Hmm, the message appears to be directed to a male clientele, and I thought that Swift’s following was largely female. I turn to my favorite observer of trends, the neighborhood newsstand. It has its finger on the market’s pulse: right now, its proprietor is selling—”they’re saturating the market”—a dozen publications about the singer, in English and Spanish. The newsstand vendor explains to me that such offerings tend to attract young girls, although there are some young boys in Swift’s fan legion as well. I explain about the hotel offering and the vendor frowns: “They’re not exactly swimming in cash. They usually come with their mom, who helps them to pick out what they buy and who usually ends up paying.”

They’re known as swifties. Fans identify with her youthfulness: Swift is 34 now, but seems younger than when she began her career, hidden underneath a cascade of curly golden locks, a pure, Nashville aesthetic. This has been Swift’s master plan: evolve country towards rock, folk, indie and electronica, only to wind up in the vast cauldron that is universal pop. Such a movement has been anything but improvised: during the last decade, she even hired the (costly) services of the Swedish King Midas, Max Martin, as her producer and co-writer.
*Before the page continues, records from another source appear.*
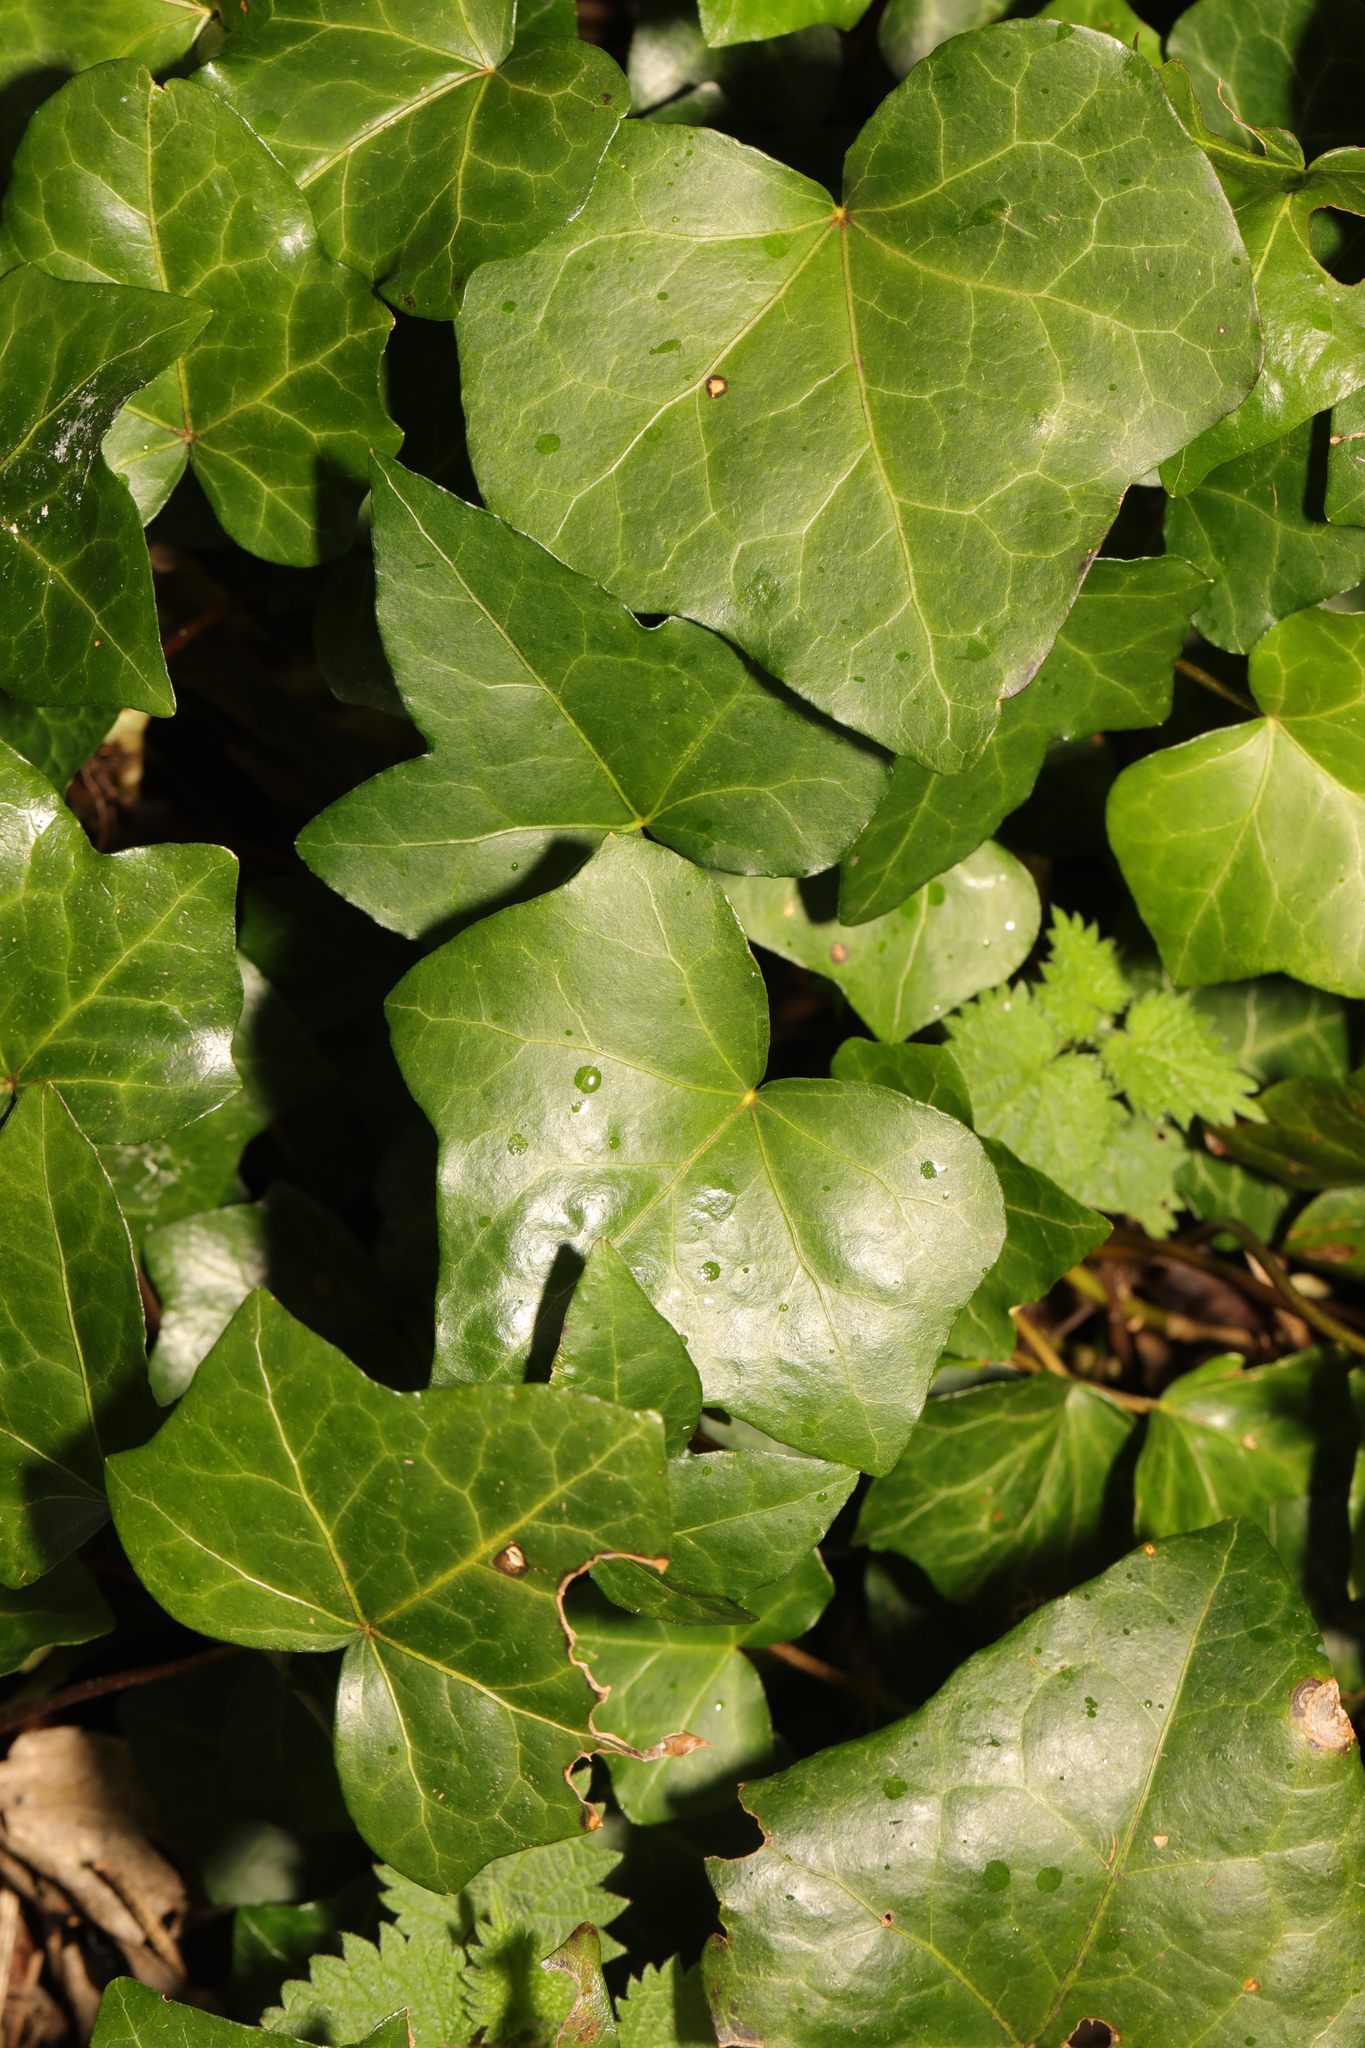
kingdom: Plantae
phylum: Tracheophyta
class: Magnoliopsida
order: Apiales
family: Araliaceae
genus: Hedera
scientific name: Hedera helix
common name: Ivy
To swifties, she is an older sister and, of course, an object of desire. In more countercultural times, she would have been viewed with suspicion: you can’t say she has suffered for her art. After the inevitable beginner’s stumbles, everything came up rosy: daughter of a well-off family who moved to the country capital to follow her dream (her father even invested in Big Machine Records, the label that eventually signed Swift). But the telling of her tale tends to emphasize what happened when she broke with Big Machine; upon losing the rights to her first six albums on the aforementioned label, she decided to start re-recording them as “Taylor’s versions”. I can hardly think of a case of such zeal when it comes to a successful artist’s defense of their own work.

Nonetheless, Swift’s central plot is the connection between her repertoire and love life, which is dutifully amplified by the media. An intimate diary takes shape via songs that, one supposes, reflect her expectations and anxieties. The miracle lies in the idea that Swift maintains one-on-one contact with millions of swifties, who faithfully decode her every stanza.

A hyper-professional team busies itself with guarding this flame with an overwhelming amount of merchandise, plus the amplification of each record-breaking sales figure and romantic coupling (I suspect they also control the numerous entries for Swift on Wikipedia.) I am not surprised they have monetized satisfaction for the couple who will pay $32,000 for the deluxe version of the Swift experience.